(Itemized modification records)
────────────────

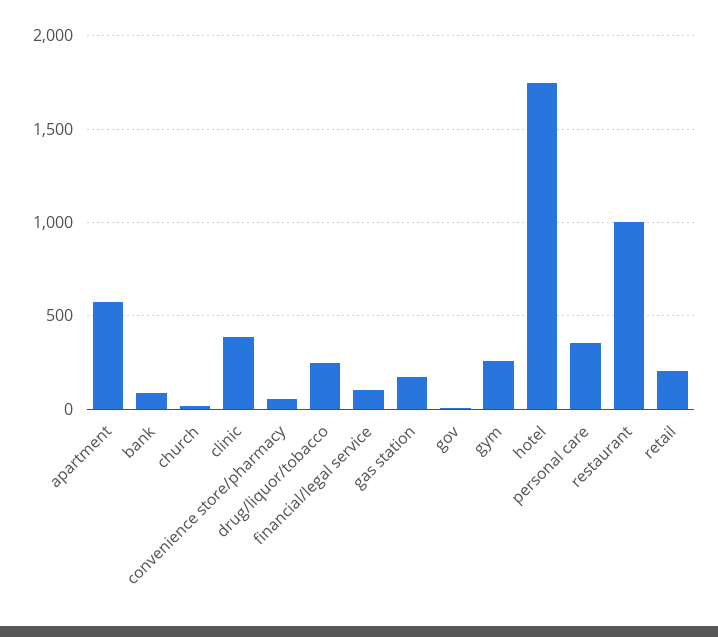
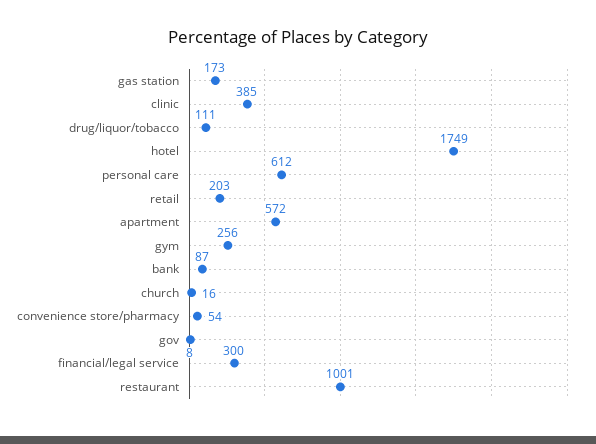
  {
    "apartment": 572,
    "bank": 87,
    "church": 16,
    "clinic": 385,
    "convenience store/pharmacy": 54,
-   "drug/liquor/tobacco": 250,
+   "drug/liquor/tobacco": 111,
-   "financial/legal service": 100,
+   "financial/legal service": 300,
    "gas station": 173,
    "gov": 8,
    "gym": 256,
    "hotel": 1749,
-   "personal care": 350,
+   "personal care": 612,
    "restaurant": 1001,
    "retail": 203
  }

────────────────

What is expected —
This task calls for the number of lines in the entries that contain the string "personal", with no accompanying text.

Task output —
2